Other telecoms-related shares, like No. 4 U.S. local telephone company Qwest (Q) Communications International , were also hit hard. Qwest, which is currently under investigation by federal regulators for its accounting methods, fell $2.40, or 57 percent, to $1.79.

The American Stock Exchange's North American telecommunications index lost 6.86 percent.

Banking stocks were also battered amid concerns banks with loans to WorldCom could take a hit. J.P. Morgan Chase & Co. (JPM), the No. 2 U.S. bank holding company, fell $1.44 to $31.49, while Citigroup Inc. (C), the No. 1 U.S. financial services company, lost $2.12 to $37. Both weighed the Dow.

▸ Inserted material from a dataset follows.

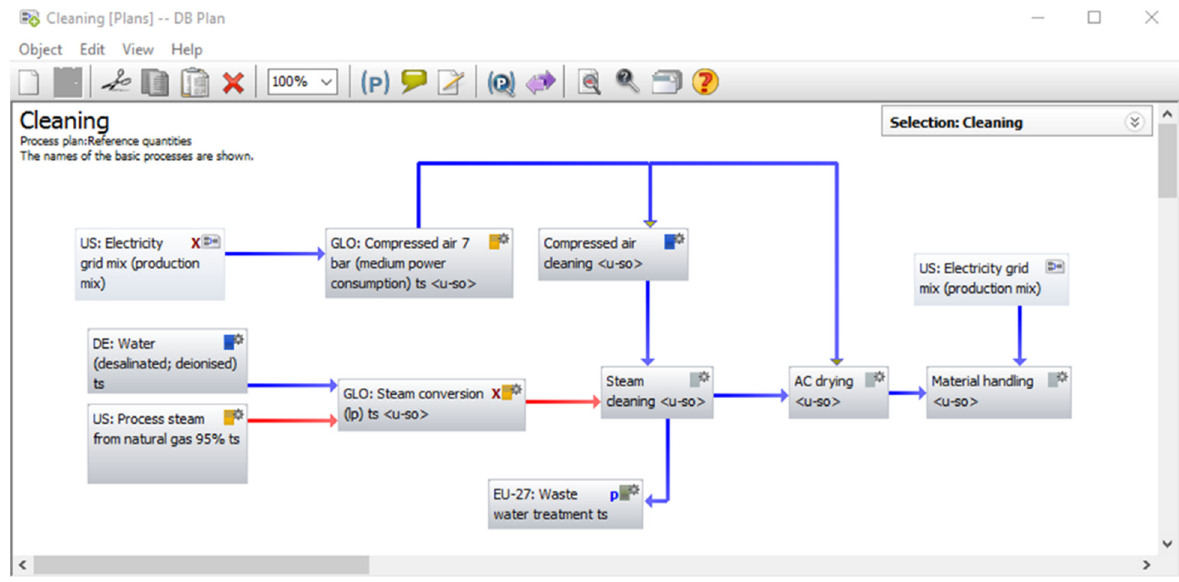
Figure 5. The cleaning phase modeling using GaBi software.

Telecom gear suppliers whose stock prices were hit hard rushed to announce they had limited exposure to WorldCom.

Lucent Technologies Inc. (LU) said WorldCom is not even among its top 20 customers and its exposure is mainly through that company's UUNET business. Still, Lucent tumbled 39 cents to $1.58, or 19.8 percent. Among others, Nortel Networks (NT) was off 14 cents at $1.47, or 8.7 percent.

Tyco International (TYC) extended losses, and was down $1.58 at $11.97. The conglomerate is embroiled in its own accounting troubles with a botched restructuring plan and probes by U.S. regulators. It was the New York Stock Exchange's second most actively traded stock.

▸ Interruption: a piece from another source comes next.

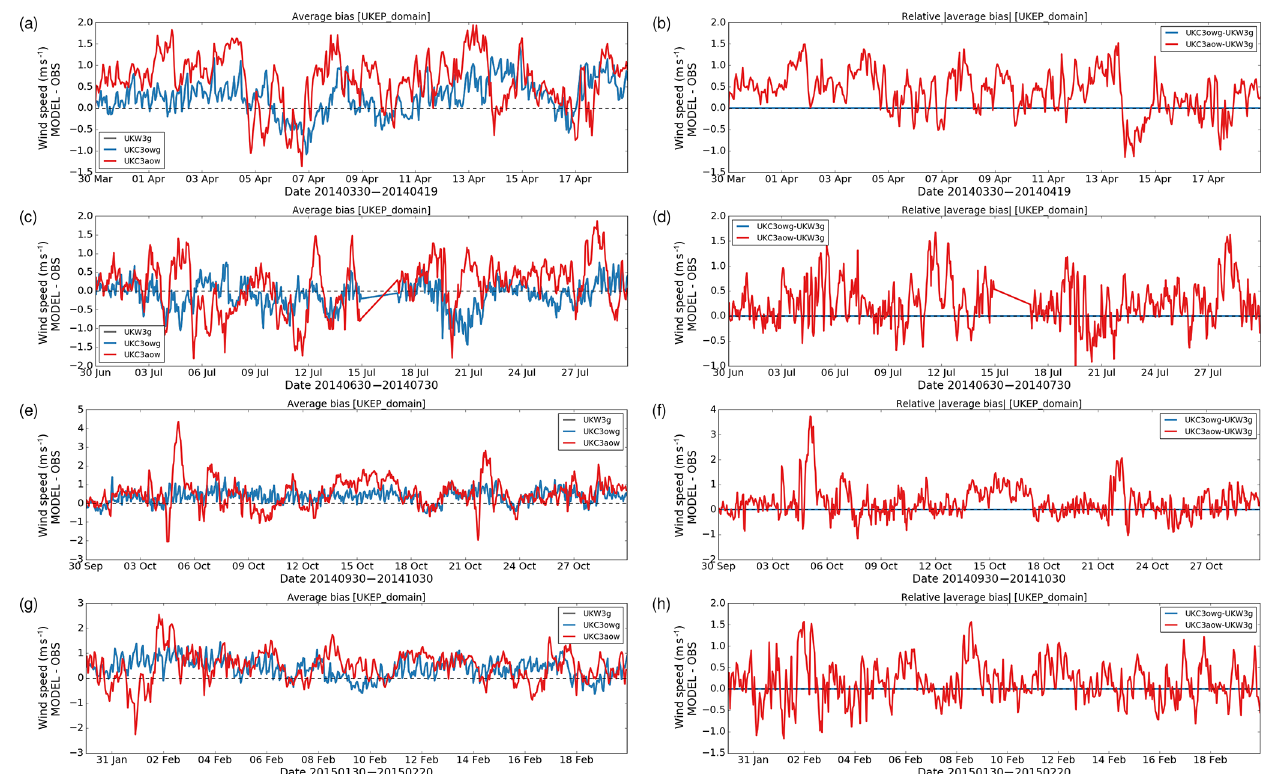
Figure 6. Difference of wind forcing applied to wave model. (a, c, e, g) Time series of average model–observation (MODEL–OBS) bias across all observing sites for each simulation for July, April, October 2014 and February 2015, respectively. (b, d, f, h) Differences in absolute | MODEL–OBS | bias for each simulation period relative to the UKW3g wind forcing. Note that plots have different scales across the different months evaluated, and observations are compared with a nearest neighbourhood mean of 3 by 3 model grid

In the latest earnings news, Micron Technology Inc. (MU), the No. 2 maker of computer-memory chips, fell 3.8 percent after it reported an unexpected quarterly loss amid a sudden decline in memory-chip prices. Micron was down 75 cents to $19.

Declining issues outnumbered advancers 5 to 3 on the New York Stock Exchange. Volume was heavy at 1.99 billion shares, ahead of Tuesday's 1.50 billion.

The Russell 2000 index, the barometer of smaller company stocks, rose 0.52, or 0.1 percent, to 452.97.

Overseas, stocks fell sharply Wednesday with Japan's Nikkei stock average finishing down 4.0 percent. In Europe, France's CAC-40 lost 1.7 percent, Britain's FTSE 100 sank 2.2 percent, and Germany's DAX index fell 2.5 percent.

Reuters and the Associated Press contributed to this report.